Fully agree. It also feels like the Democrat calculation is often, "If you fight, you might lose and we don't want to appear to lose." This results in them preemptively ruling out tactics and often results in them doing nothing at all.
It's unlikely we can get Clarence Thomas out of the Supreme Court without a major fight, so we won't hold hearings or call for him to resign. We'll just ask John Roberts pretty please do to something.
Minting the trillion dollar coin or invoking the 14th amendment would be bold and radical and provoke challenges. That's too risky. So we have to negotiate with bad faith players on the debt ceiling. Neither of those options are as radical as letting the U.S. default on its debt. But it's not comfortable to think outside the box, so we won't do it. We'll play by the rules that Republicans have to vote for a thing even if it means giving up concessions that we don't have to give up.

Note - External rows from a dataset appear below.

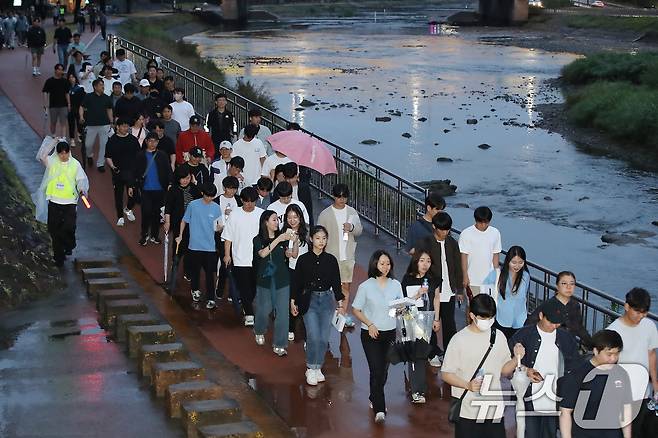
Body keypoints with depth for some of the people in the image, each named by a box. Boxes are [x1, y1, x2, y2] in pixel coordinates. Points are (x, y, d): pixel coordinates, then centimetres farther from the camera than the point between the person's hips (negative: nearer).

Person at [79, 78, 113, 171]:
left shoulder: (107, 98, 6)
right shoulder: (88, 97, -1)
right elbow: (82, 107, 2)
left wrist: (112, 122, 10)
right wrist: (81, 117, -15)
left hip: (104, 125, 2)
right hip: (91, 125, -2)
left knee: (103, 145, 1)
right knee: (88, 144, 3)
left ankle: (100, 164, 13)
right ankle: (90, 155, 37)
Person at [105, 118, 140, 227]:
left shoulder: (133, 139, 6)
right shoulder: (112, 140, 0)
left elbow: (139, 155, 12)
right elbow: (108, 157, 0)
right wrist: (112, 166, -17)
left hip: (132, 171, 1)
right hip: (118, 172, -1)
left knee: (133, 193, -2)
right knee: (118, 194, 6)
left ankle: (128, 209, 29)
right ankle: (120, 217, 20)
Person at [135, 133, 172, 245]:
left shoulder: (162, 156, 3)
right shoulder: (141, 156, 3)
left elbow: (168, 171, 2)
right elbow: (136, 171, 5)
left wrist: (169, 183, -8)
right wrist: (140, 176, -11)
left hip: (159, 189, 1)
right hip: (146, 189, -1)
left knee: (156, 213, 9)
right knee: (146, 212, -5)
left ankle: (155, 235, 22)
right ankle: (144, 235, 9)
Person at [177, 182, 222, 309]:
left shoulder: (216, 208, -1)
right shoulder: (193, 205, -5)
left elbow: (218, 227, 3)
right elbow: (184, 221, 7)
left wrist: (220, 227, -19)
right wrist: (180, 235, 5)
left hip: (209, 247, 0)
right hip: (195, 245, 0)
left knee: (210, 274, -4)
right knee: (195, 270, 15)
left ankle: (210, 299, -1)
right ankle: (195, 290, 39)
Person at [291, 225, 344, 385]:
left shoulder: (331, 260, 2)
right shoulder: (303, 259, -2)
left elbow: (336, 283, 8)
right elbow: (296, 282, 3)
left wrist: (340, 301, 4)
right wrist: (293, 302, 2)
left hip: (327, 300, 2)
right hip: (309, 300, -2)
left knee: (324, 338, 1)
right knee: (313, 337, -12)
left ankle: (317, 367, 17)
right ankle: (311, 369, 2)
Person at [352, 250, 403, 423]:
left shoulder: (395, 285, 4)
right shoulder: (365, 286, -6)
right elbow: (356, 309, -2)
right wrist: (369, 324, -15)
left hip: (390, 333, 4)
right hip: (371, 334, -4)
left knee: (384, 370, 12)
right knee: (376, 370, -11)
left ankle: (375, 398, 35)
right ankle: (379, 409, -12)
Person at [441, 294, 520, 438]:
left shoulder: (498, 336, 4)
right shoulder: (460, 339, -9)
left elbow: (504, 371, 11)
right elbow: (446, 374, -7)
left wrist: (516, 358, -9)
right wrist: (468, 385, -23)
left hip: (494, 410, 3)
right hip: (467, 411, -3)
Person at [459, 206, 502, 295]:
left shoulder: (495, 233, 1)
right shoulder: (466, 234, -9)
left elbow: (496, 255, 7)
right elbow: (464, 256, -6)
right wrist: (465, 277, -7)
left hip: (490, 279, 3)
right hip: (473, 281, -3)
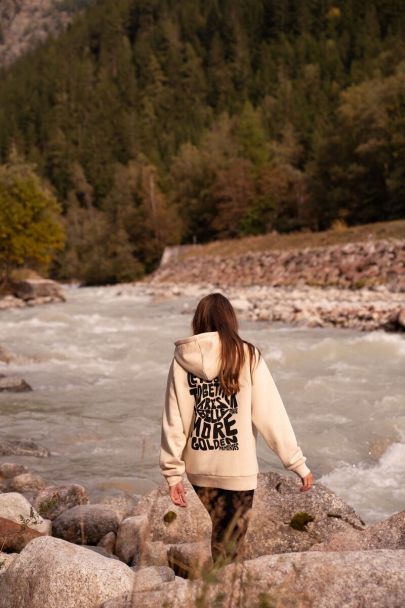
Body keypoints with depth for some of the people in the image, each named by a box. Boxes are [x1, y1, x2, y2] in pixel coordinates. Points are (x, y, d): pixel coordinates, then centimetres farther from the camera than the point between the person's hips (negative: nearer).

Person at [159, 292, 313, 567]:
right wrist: (298, 463, -3)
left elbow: (173, 421, -1)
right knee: (230, 544, 8)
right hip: (238, 467, -3)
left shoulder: (183, 359, -1)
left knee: (221, 531, 24)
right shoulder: (247, 356, -8)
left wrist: (173, 472, 5)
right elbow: (272, 414, -8)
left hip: (199, 467, 3)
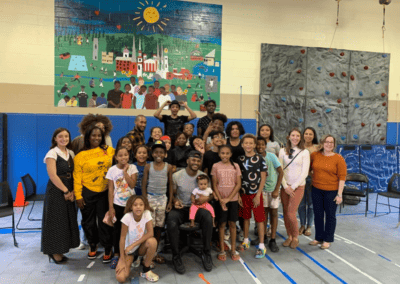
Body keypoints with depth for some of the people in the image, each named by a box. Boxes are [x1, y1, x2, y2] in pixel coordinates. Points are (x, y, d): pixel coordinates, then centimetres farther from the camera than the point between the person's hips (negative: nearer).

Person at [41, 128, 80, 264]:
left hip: (68, 192, 6)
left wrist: (72, 191, -4)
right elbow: (52, 175, -16)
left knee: (68, 220, 10)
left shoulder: (71, 153, 10)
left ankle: (60, 251, 22)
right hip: (56, 191, -6)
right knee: (56, 221, 0)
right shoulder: (52, 153, -9)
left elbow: (74, 174, 8)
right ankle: (54, 251, 14)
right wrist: (66, 191, -14)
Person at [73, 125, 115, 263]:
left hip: (105, 191, 0)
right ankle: (93, 246, 35)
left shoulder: (109, 151, 0)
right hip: (88, 192, 0)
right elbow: (77, 177, -2)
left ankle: (108, 249, 20)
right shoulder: (80, 155, -2)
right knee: (88, 220, 13)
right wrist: (78, 196, -5)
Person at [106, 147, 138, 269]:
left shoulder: (132, 168, -3)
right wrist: (111, 207, -5)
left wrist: (125, 171, -16)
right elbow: (111, 190, -2)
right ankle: (116, 255, 21)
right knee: (117, 229, 7)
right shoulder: (112, 170, -3)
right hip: (117, 204, 0)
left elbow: (132, 184, -15)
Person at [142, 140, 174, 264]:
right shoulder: (148, 166, -1)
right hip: (150, 197, -1)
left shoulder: (168, 167, 1)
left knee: (159, 226, 8)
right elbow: (144, 185, 1)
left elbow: (170, 185, 6)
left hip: (162, 198, 2)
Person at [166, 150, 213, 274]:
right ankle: (176, 256, -10)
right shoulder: (176, 176, -2)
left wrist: (206, 198, -16)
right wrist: (174, 201, -15)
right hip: (180, 208, -1)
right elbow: (172, 193, 7)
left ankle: (206, 254, -13)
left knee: (207, 217, -32)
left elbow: (211, 193, 8)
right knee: (171, 222, -33)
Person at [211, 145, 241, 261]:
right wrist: (220, 199, -9)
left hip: (233, 199, 1)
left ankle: (233, 249, 19)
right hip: (220, 199, -1)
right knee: (222, 224, 4)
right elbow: (214, 185, 0)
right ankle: (222, 250, 16)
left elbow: (238, 184, -2)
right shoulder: (216, 166, 0)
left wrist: (228, 198, -10)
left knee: (232, 223, 6)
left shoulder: (235, 166, 1)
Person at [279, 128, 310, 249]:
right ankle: (289, 236, 23)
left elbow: (304, 172, -5)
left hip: (298, 186, -3)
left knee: (291, 214, -8)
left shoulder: (304, 152, -1)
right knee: (285, 213, 5)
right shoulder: (283, 151, 5)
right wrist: (285, 186, -5)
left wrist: (293, 186, -8)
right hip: (285, 186, 3)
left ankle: (295, 237, 15)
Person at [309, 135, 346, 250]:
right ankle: (318, 238, 28)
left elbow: (342, 177, -9)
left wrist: (339, 194, -12)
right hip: (316, 190, 3)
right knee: (318, 214, 12)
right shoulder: (314, 155, 1)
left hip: (331, 191, -3)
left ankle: (327, 240, 23)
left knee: (330, 215, 9)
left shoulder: (338, 158, -8)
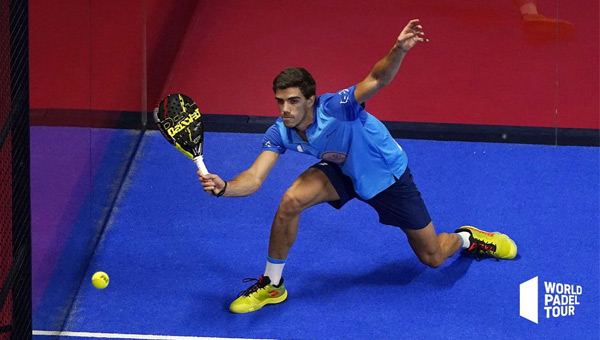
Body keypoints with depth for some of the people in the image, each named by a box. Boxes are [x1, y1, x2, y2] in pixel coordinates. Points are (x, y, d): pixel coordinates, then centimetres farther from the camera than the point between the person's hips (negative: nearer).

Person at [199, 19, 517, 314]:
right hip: (343, 172, 4)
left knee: (433, 257, 4)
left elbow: (377, 79, -51)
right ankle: (272, 285, -7)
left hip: (388, 176, -4)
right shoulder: (280, 134, -21)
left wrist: (399, 50, -71)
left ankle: (465, 237, 42)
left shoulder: (336, 108, -36)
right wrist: (223, 187, -47)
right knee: (290, 201, -25)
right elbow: (254, 178, -26)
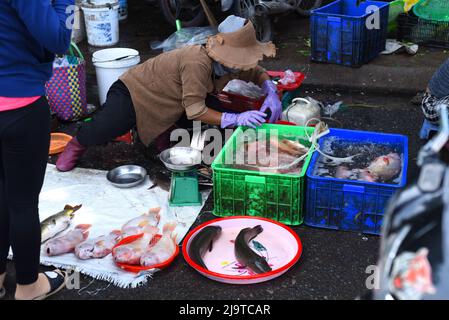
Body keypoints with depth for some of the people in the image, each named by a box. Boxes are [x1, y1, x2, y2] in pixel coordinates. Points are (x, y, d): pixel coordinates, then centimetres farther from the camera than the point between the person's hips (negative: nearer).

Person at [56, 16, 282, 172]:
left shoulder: (229, 64, -11)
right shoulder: (197, 63, -37)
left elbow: (257, 72, 6)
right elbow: (195, 110, -36)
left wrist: (271, 92, -14)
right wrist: (235, 119, -42)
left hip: (167, 108, 8)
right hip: (134, 91, -8)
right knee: (99, 133, -21)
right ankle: (78, 144, 16)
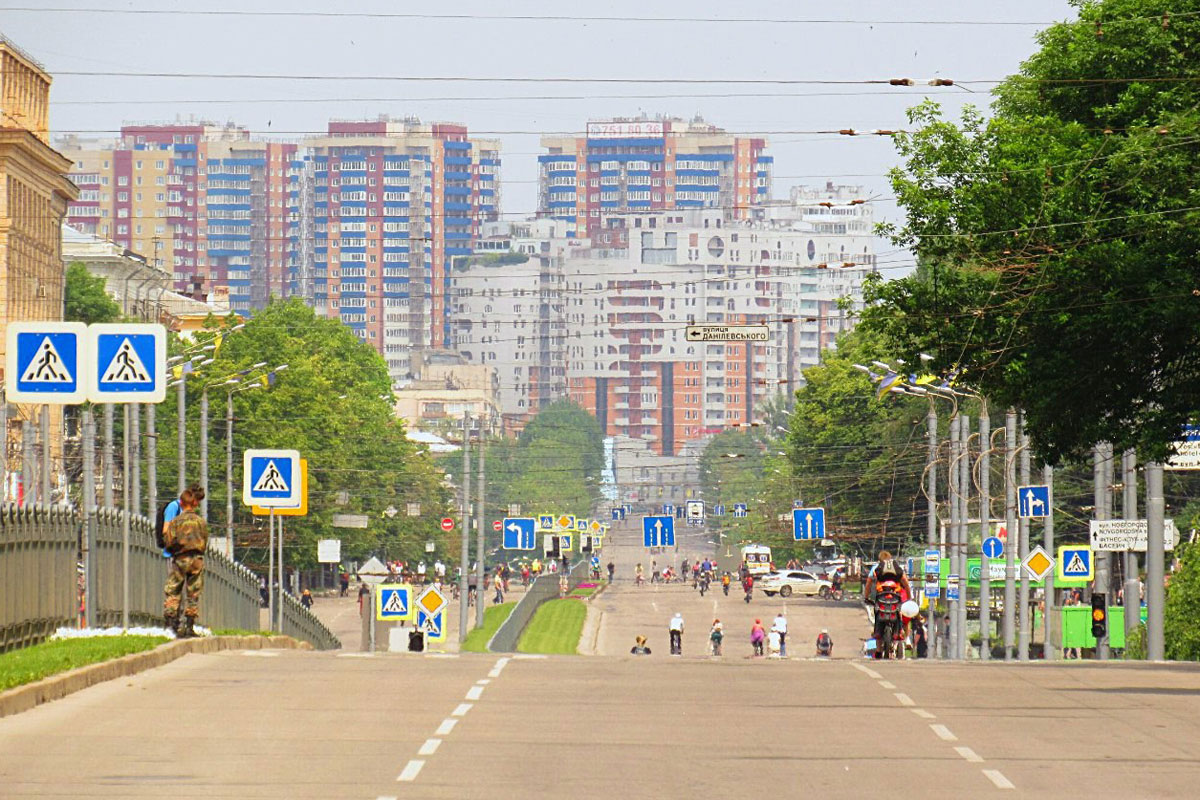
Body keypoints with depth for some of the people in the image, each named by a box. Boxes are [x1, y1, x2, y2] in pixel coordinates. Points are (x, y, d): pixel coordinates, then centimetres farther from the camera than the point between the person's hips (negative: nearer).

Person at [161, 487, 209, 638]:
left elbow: (170, 543, -7)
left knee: (171, 592, 6)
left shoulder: (176, 522, -3)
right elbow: (205, 544, 9)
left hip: (180, 559, -2)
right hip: (197, 559, 2)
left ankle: (171, 621, -7)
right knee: (194, 594, 7)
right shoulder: (201, 522, 4)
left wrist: (166, 533, 12)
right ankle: (189, 626, 6)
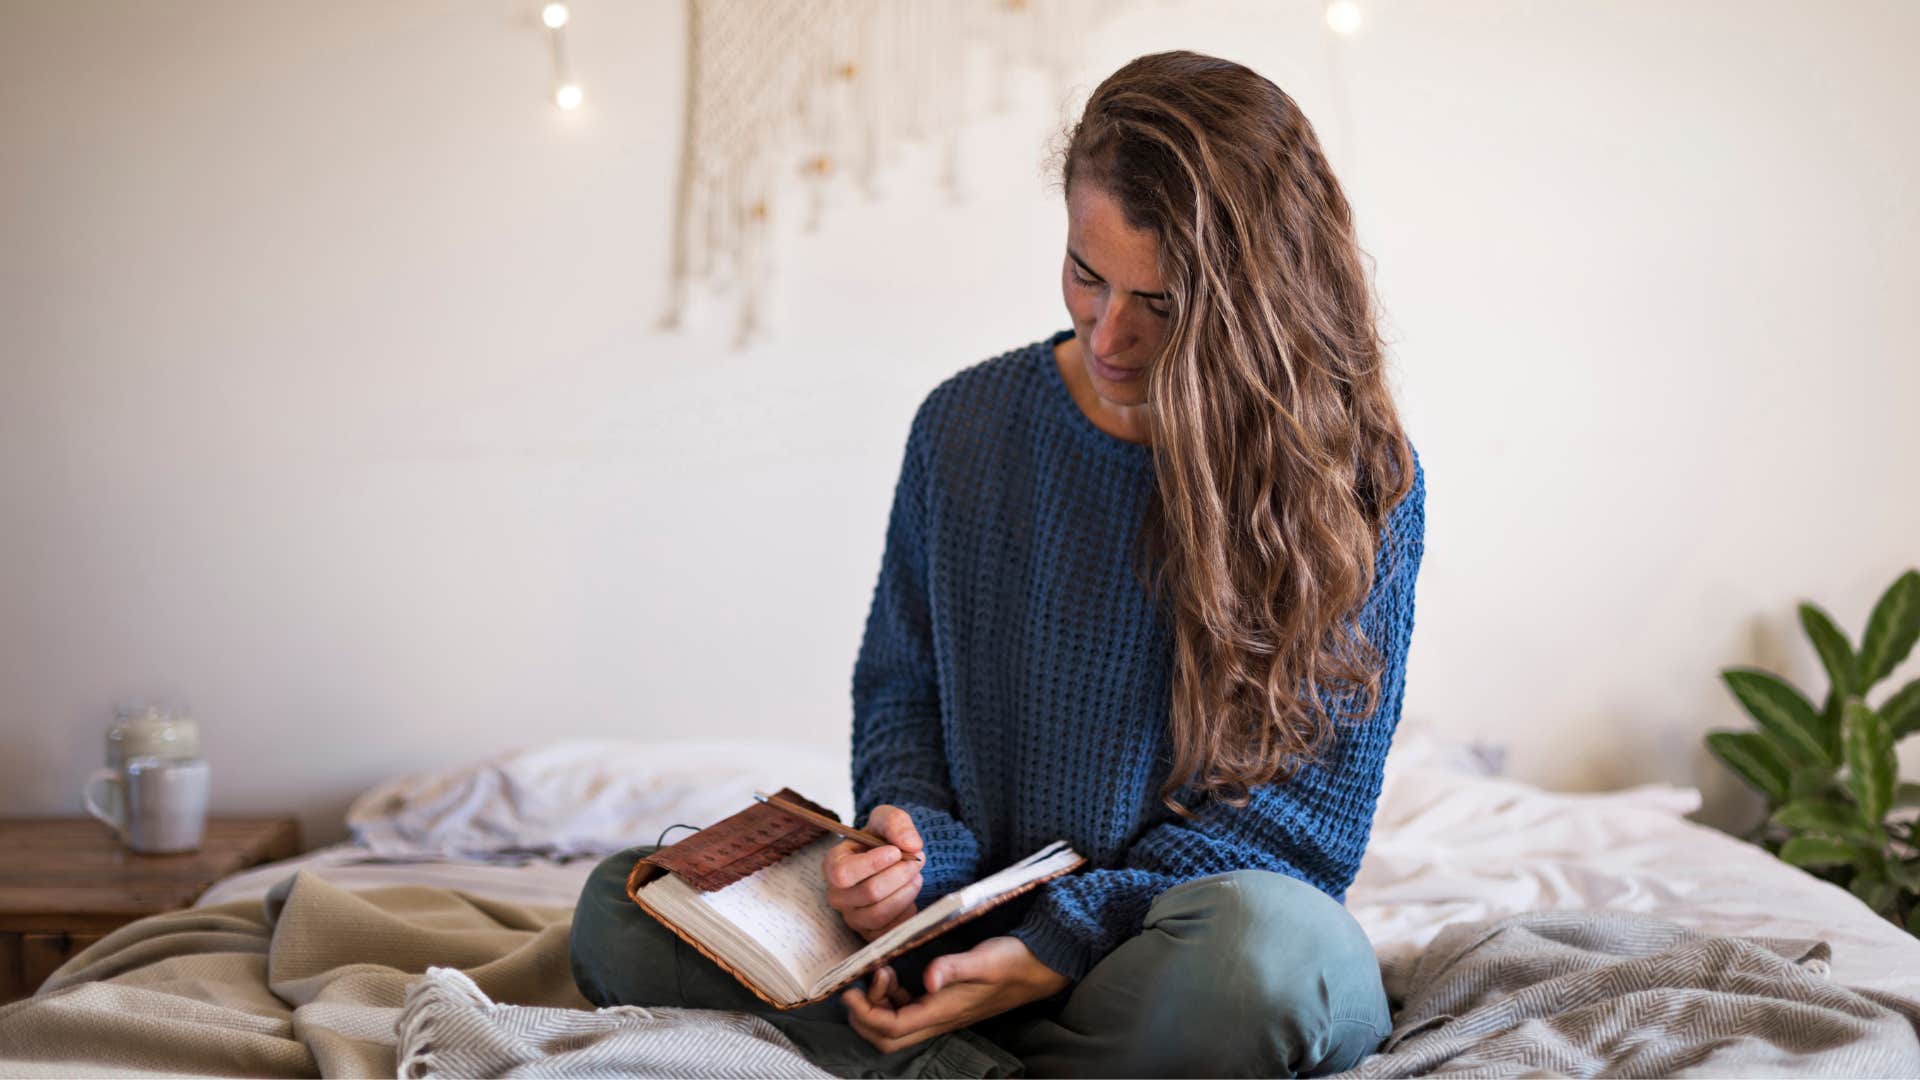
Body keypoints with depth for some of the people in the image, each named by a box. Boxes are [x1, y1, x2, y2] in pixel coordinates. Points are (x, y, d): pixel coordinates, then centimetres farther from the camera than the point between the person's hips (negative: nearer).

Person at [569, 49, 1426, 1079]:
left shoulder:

I agree entirely. We need to speak out positively in favor of our values and our vision for this country. In a series of focus groups I did last year, the one refrain that I heard from everyone is that they need to see the fight. They can't know that we're fighting for them if we only see the wins. In that case, they don't know that the wins took a huge amount of work or that the losses were hard fought! Our recommendations to Democrats were to "Show your work!" Show the steps you are taking. Show the fights you win and the fights you lose, but most of all, show that you are fighting!